··· PAGE TEXT ···
Evidence-Based Decisions on Police Pursuits

The Officer’s Perspective

By David P. Schultz, Ed Hudak, and Geoffrey P. Alpert, Ph.D.
Stock image of a blurred police car in motion.


“Perhaps the most compelling, ongoing, and logical reason for law enforcement’s continued interest in high-speed vehicle pursuits has been its concern in balancing the values of crime control and offender apprehension with ensuring the safety of all parties who potentially might be involved—police officers, suspects, victims, bystanders, and the community.”1 This balancing test has formed the cornerstone of pursuit policies, training, and practice for the past several decades.

Police pursuit records provide some frightening statistics. First, the majority of police pursuits involve a stop for a traffic violation. Second, one person dies every day as a result of a police pursuit. On average, from 1994 through 1998, one law enforcement officer was killed every 11 weeks in a pursuit, and 1 percent of all U.S. law enforcement officers who died in the line of duty lost their lives in vehicle pursuits. Innocent third parties who just happened to be in the way constitute 42 percent of persons killed or injured in police pursuits. Further, 1 out of every 100 high-speed pursuits results in a fatality.2


Mr. Schultz
Mr. Schultz works with the Minnesota Highway Safety and Research Center in St. Cloud.
Major Hudak
Major Hudak serves with the Coral Gables, Florida Police Department.
Dr. Alpert
Dr. Alpert teaches at the University of South Carolina in Columbia.


Within the context of these horrific statistics, officers are charged with protecting public safety, which often requires serious personal and social risks. Although empirical evidence is scant, each study conducted on police pursuits enhances the available knowledge. That is the main purpose of the authors’ research, along with providing policy makers and trainers another tool to assist them in formulating evidence-based decisions.3

Dynamics of Pursuits

Obviously, the goal of the officer is to apprehend and arrest the suspect. While the officer originates an enforcement stop, the suspect, if he flees, initiates a pursuit.4 When this occurs, the officer must respond to the suspect—who has no rules—with a balanced and reasonable approach to apprehend him. Accordingly, the officer must become aware of personal capabilities and take into account environmental conditions that may affect his ability to accomplish the overall mission of the police, to protect lives. The officer must factor into the decision-making process the risk created by the suspect’s driving, the potential actions of innocent bystanders and others who may become involved, and the influence of his actions on the suspect’s driving. In addition, the officer must consider the likelihood of apprehension in the decision to continue a chase. In other words, the officer must balance the goals of law enforcement with the public’s safety.
··· INPUT DATA ···
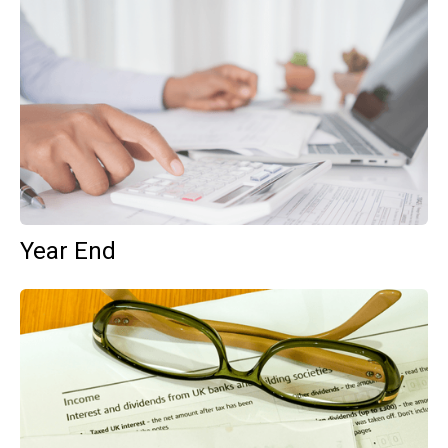
Year End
···
## TASKS FOR THIS EXERCISE
a - Answer these questions from the police pursuit article:
(i) What percentage of persons killed or injured in police pursuits are innocent third parties?
(ii) Where does Dr. Alpert teach?
(iii) Under "Dynamics of Pursuits," who initiates a pursuit?
b - Return the passage of the police pursuit article that opens with the words containing "By David P." and closes with "past several decades.".
Rely on the police pursuit article alone.

## SOLVED TASKS
a -
(i) 42 percent
(ii) The University of South Carolina in Columbia
(iii) The suspect, if he flees

b -
By David P. Schultz, Ed Hudak, and Geoffrey P. Alpert, Ph.D.
Stock image of a blurred police car in motion.


“Perhaps the most compelling, ongoing, and logical reason for law enforcement’s continued interest in high-speed vehicle pursuits has been its concern in balancing the values of crime control and offender apprehension with ensuring the safety of all parties who potentially might be involved—police officers, suspects, victims, bystanders, and the community.”1 This balancing test has formed the cornerstone of pursuit policies, training, and practice for the past several decades.